Problem statement: Transcribe verbatim, from the rows below, the lines from the line with "### 🎯 Формула успеха" to the line with "### 📚 Ресурсы", both included.

START Records for the exercise

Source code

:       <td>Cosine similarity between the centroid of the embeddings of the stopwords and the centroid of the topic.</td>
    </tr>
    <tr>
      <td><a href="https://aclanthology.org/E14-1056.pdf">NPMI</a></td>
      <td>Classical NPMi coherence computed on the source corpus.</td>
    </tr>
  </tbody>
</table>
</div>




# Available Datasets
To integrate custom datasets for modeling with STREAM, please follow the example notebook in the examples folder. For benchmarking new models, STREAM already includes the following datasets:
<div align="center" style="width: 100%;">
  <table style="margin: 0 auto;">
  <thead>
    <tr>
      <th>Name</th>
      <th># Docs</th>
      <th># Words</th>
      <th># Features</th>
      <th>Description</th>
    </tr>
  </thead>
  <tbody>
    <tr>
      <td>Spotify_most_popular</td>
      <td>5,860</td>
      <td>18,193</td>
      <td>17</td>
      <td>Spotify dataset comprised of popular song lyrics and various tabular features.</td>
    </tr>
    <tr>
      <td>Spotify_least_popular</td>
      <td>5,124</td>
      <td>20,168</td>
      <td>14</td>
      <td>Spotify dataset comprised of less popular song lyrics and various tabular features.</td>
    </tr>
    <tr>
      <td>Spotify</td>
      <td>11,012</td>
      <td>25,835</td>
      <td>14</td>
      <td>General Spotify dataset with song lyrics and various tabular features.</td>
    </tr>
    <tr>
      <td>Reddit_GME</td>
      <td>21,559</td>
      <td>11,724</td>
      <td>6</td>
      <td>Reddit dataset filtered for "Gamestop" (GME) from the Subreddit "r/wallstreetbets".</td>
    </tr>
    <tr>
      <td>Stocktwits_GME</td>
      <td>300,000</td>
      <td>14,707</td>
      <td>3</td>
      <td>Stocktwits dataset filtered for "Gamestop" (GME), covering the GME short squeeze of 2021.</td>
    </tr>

END Records for the exercise
START Records for the exercise

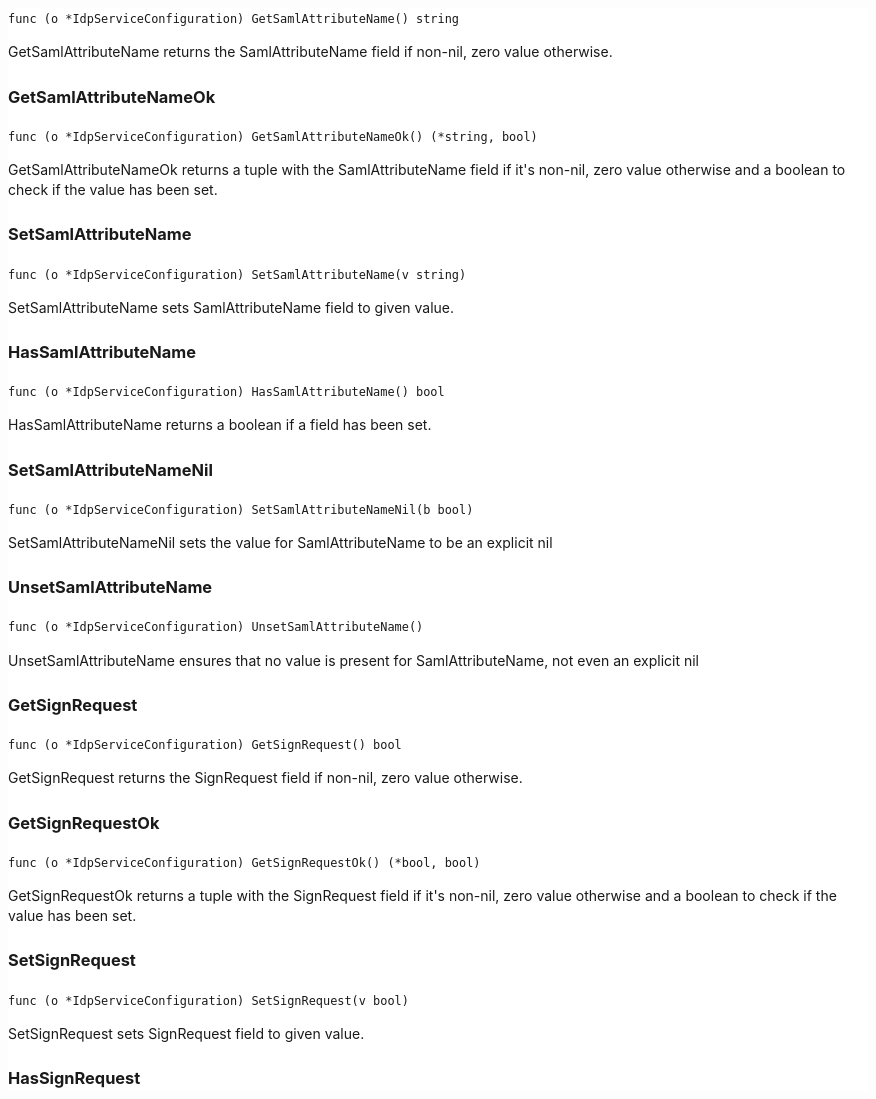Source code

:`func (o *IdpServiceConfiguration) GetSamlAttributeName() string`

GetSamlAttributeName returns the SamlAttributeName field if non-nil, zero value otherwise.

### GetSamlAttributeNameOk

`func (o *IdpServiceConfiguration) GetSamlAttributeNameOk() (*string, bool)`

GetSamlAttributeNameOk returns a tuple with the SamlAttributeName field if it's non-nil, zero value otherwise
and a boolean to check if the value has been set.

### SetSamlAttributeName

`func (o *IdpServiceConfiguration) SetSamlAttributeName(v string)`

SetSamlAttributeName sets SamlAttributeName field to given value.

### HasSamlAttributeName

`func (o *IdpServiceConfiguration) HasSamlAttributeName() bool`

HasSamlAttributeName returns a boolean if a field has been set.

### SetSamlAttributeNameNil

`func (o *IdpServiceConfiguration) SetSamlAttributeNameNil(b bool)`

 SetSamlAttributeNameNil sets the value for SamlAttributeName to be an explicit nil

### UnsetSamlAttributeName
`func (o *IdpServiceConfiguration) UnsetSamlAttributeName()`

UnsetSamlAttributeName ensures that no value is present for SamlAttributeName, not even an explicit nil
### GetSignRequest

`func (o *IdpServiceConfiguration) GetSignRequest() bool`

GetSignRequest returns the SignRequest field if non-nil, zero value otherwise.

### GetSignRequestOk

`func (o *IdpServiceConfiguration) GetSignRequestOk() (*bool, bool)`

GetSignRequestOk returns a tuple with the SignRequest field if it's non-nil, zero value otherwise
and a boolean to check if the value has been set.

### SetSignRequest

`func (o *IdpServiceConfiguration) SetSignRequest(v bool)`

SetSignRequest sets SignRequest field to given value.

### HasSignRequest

END Records for the exercise
START Records for the exercise

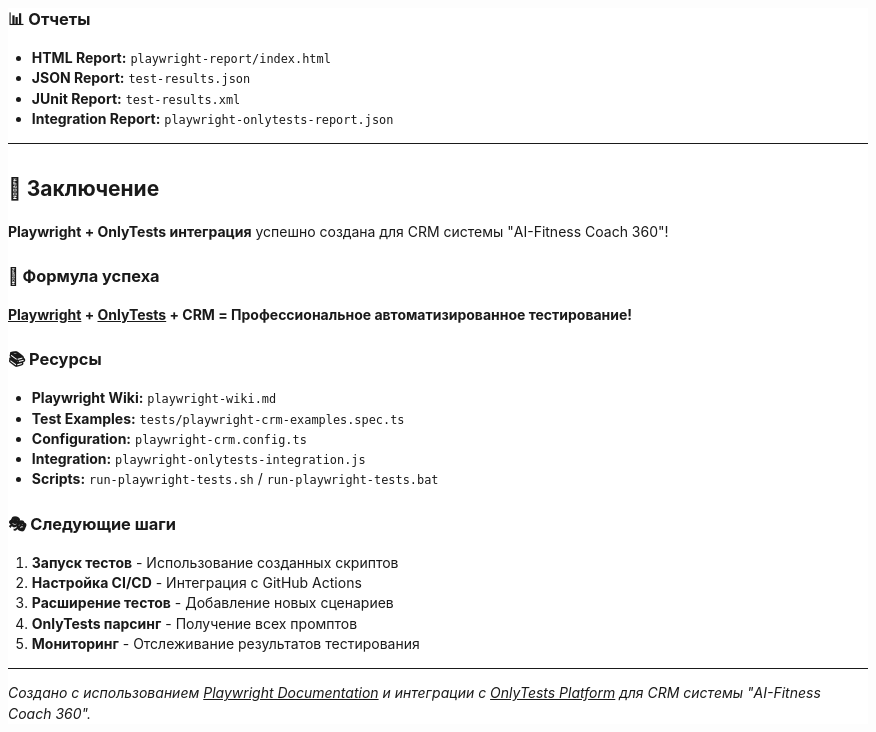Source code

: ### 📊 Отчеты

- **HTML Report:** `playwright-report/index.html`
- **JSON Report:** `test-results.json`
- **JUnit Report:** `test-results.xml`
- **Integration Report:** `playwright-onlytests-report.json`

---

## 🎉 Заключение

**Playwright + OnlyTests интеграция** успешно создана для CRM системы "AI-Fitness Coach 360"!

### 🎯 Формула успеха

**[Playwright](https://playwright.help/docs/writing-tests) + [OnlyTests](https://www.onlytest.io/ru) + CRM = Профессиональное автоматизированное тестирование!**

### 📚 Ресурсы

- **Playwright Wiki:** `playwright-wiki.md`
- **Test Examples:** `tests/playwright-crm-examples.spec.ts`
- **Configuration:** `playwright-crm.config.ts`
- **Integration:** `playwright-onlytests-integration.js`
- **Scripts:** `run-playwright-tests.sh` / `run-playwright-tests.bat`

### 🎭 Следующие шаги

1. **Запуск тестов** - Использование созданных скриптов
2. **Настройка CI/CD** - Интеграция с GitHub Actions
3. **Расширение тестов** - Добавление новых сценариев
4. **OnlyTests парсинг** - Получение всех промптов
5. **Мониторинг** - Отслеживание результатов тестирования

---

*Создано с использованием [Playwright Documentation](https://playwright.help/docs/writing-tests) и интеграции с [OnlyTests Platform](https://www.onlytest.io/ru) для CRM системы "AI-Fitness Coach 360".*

END Records for the exercise

Completed task:
### 🎯 Формула успеха

**[Playwright](https://playwright.help/docs/writing-tests) + [OnlyTests](https://www.onlytest.io/ru) + CRM = Профессиональное автоматизированное тестирование!**

### 📚 Ресурсы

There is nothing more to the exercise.